The Supreme Court Thursday ruled not to redefine “income” — a move, pushed aggressively by Justice Neil Gorsuch during oral arguments, that would have headed off various wealth tax proposals that have gained steam on the left, and been a gift to the very wealthy and corporations.
Justice Brett Kavanaugh wrote for the majority, in which all of the liberals joined. Justice Ketanji Brown Jackson also wrote a solo concurrence; Justice Amy Coney Barrett concurred in the judgment, joined by Justice Samuel Alito.
Gorsuch and Justice Clarence Thomas dissented.
The case centers on a couple’s, the Moores’, attempt to wriggle out of a one-time tax on gains from a foreign company, which they were required to pay under a provision imposed by the Trump tax cuts of 2017. But there’s a reason such forces on the right as Wall Street Journal’s opinion pages, right-wing nonprofits and Alito’s favorite interviewer-turned-lawyer for the Moores got in on the action: redefining income like the Moores wanted would be a boon to ultra-rich people and institutions who benefit from alternative revenue streams.
Redefining income this way also would have required the Supreme Court to both ignore Congress and overturn its own precedent (something it has proven very willing to do on the right cases).
“Congress’s longstanding practice of taxing the shareholders or partners of a business entity on the entity’s undistributed income reflects and reinforces the Court’s precedents,” Kavanaugh wrote.
The case also put the Moores in the difficult position of arguing that the specific tax making them cough up around $14,000 (on over $500,000 in gains) was unconstitutional, while the many other taxes operating similarly are not.
“The Moores have advanced an array of ad hoc distinctions to try to explain why those longstanding taxes are constitutional and why those precedents are correct, and to simultaneously try to explain why those taxes and precedents do not eviscerate their argument that the MRT is unconstitutional,” Kavanaugh wrote, referring to the tax governing the case, the mandatory repatriation tax. “But the Moores’ effort to thread that needle, although inventive, is unavailing.”
“The upshot is that the Moores’ argument, taken to its logical conclusion, could render vast swaths of the Internal Revenue Code unconstitutional,” he added.
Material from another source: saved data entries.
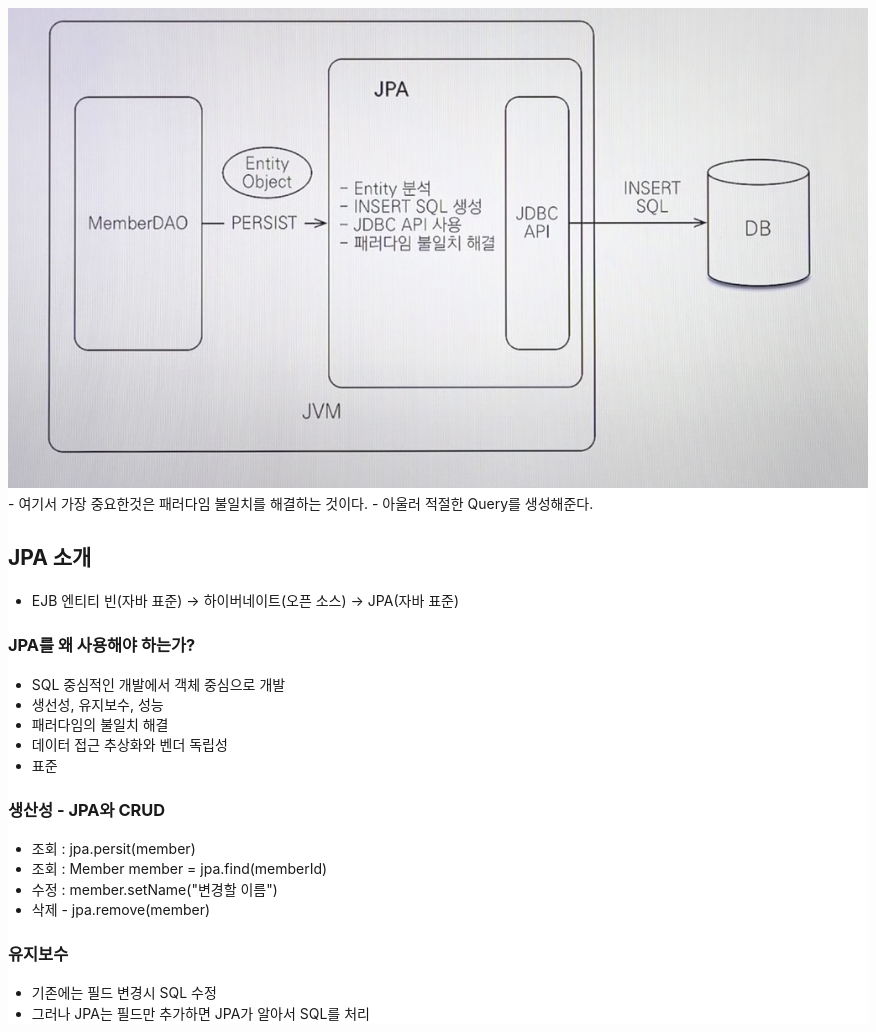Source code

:   ![tacademy-jpa-basic-1-4](https://github.com/ksy90101/tacademy-jpa-basic/blob/main/summary/image/tacademy-jpa-basic-1-4.png?raw=true)
    - 여기서 가장 중요한것은 패러다임 불일치를 해결하는 것이다.
    - 아울러 적절한 Query를 생성해준다.

## JPA 소개

- EJB 엔티티 빈(자바 표준) → 하이버네이트(오픈 소스) → JPA(자바 표준)

### JPA를 왜 사용해야 하는가?

- SQL 중심적인 개발에서 객체 중심으로 개발
- 생선성, 유지보수, 성능
- 패러다임의 불일치 해결
- 데이터 접근 추상화와 벤더 독립성
- 표준

### 생산성 - JPA와 CRUD

- 조회 : jpa.persit(member)
- 조회 : Member member = jpa.find(memberId)
- 수정 : member.setName("변경할 이름")
- 삭제 - jpa.remove(member)

### 유지보수

- 기존에는 필드 변경시 SQL 수정
- 그러나 JPA는 필드만 추가하면 JPA가 알아서 SQL를 처리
He echoed points made by Solicitor General Elizabeth Prelogar during oral arguments, noting that agreeing with the Moores’ elimination of all of those taxes would shift the burden to “ordinary Americans,” or those of us not huffy because we had to pay a fraction of our giant investment gains. Gorsuch (occasionally joined by Alito), during his oral argument performance, had taken great pains to repaint the case as one that posed an existential threat to the more meager wealth of the American everyman — clearly clocking the case’s unsympathetic main characters.
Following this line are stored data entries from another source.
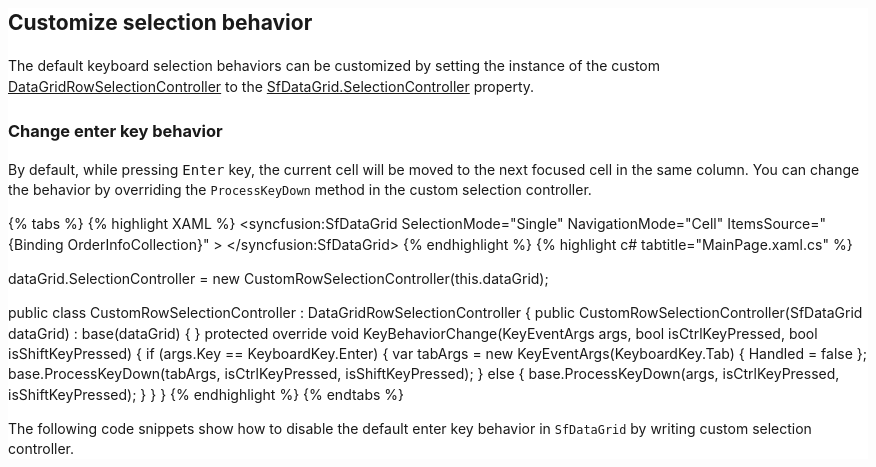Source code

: ## Customize selection behavior

The default keyboard selection behaviors can be customized by setting the instance of the custom [DataGridRowSelectionController](https://help.syncfusion.com/cr/maui/Syncfusion.Maui.DataGrid.DataGridRowSelectionController.html) to the [SfDataGrid.SelectionController](https://help.syncfusion.com/cr/maui/Syncfusion.Maui.DataGrid.SfDataGrid.html#Syncfusion_Maui_DataGrid_SfDataGrid_SelectionController) property.

### Change enter key behavior

By default, while pressing <kbd>Enter</kbd> key, the current cell will be moved to the next focused cell in the same column. You can change the behavior by overriding the `ProcessKeyDown` method in the custom selection controller.

{% tabs %}
{% highlight XAML %}
<syncfusion:SfDataGrid SelectionMode="Single"
                       NavigationMode="Cell"
                       ItemsSource="{Binding OrderInfoCollection}" >
</syncfusion:SfDataGrid>
{% endhighlight %}
{% highlight c# tabtitle="MainPage.xaml.cs" %}

dataGrid.SelectionController = new CustomRowSelectionController(this.dataGrid);

public class CustomRowSelectionController : DataGridRowSelectionController
{
    public CustomRowSelectionController(SfDataGrid dataGrid) : base(dataGrid)
    {
    }
    protected override void KeyBehaviorChange(KeyEventArgs args, bool isCtrlKeyPressed, bool isShiftKeyPressed)
    {
        if (args.Key == KeyboardKey.Enter)
        {
            var tabArgs = new KeyEventArgs(KeyboardKey.Tab)
            {
                Handled = false
            };
            base.ProcessKeyDown(tabArgs, isCtrlKeyPressed, isShiftKeyPressed);
        }
        else
        {
            base.ProcessKeyDown(args, isCtrlKeyPressed, isShiftKeyPressed);
        }
    }
}
{% endhighlight %}
{% endtabs %}

The following code snippets show how to disable the default enter key behavior in `SfDataGrid` by writing custom selection controller.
In a footnote, Kavanaugh hastened to say that Thursday’s decision should not be read as a ruling on or a judicial endorsement of a wealth tax, something the Court would consider in the future if Congress passed it. Coming down the opposite way, though, likely would have made imposing one virtually impossible — though foreshadowing in Moore positions many of the conservatives as preemptively hostile to such a tax.
In her concurrence, Jackson issued a mild warning to the Court, seeming to look to a future where Democrats may successfully pass one of the burgeoning wealth tax proposals.
“I have no doubt that future Congresses will pass, and future Presidents will sign, taxes that outrage one group or another — taxes that strike some as demanding too much, others as asking too little,” she wrote, adding that previous cases teach the justices “that this Court’s role in such disputes should be limited.”
Thomas and Gorsuch, the dissenters, also looked towards a future wealth tax — but as a frightening congressional power grab to which the Court has now made itself vulnerable.
“Even as the majority admits to reasoning from fiscal consequences, it apparently believes that a generous application of dicta will guard against unconstitutional taxes in the future. The majority’s analysis begins with a list of nonexistent taxes that the Court does not today bless, including a wealth tax,” Thomas wrote. “Sensing that upholding the MRT cedes additional ground to Congress, the majority arms itself with dicta to tell Congress ‘no’ in the future. But, if the Court is not willing to uphold limitations on the taxing power in expensive cases, cheap dicta will make no difference.”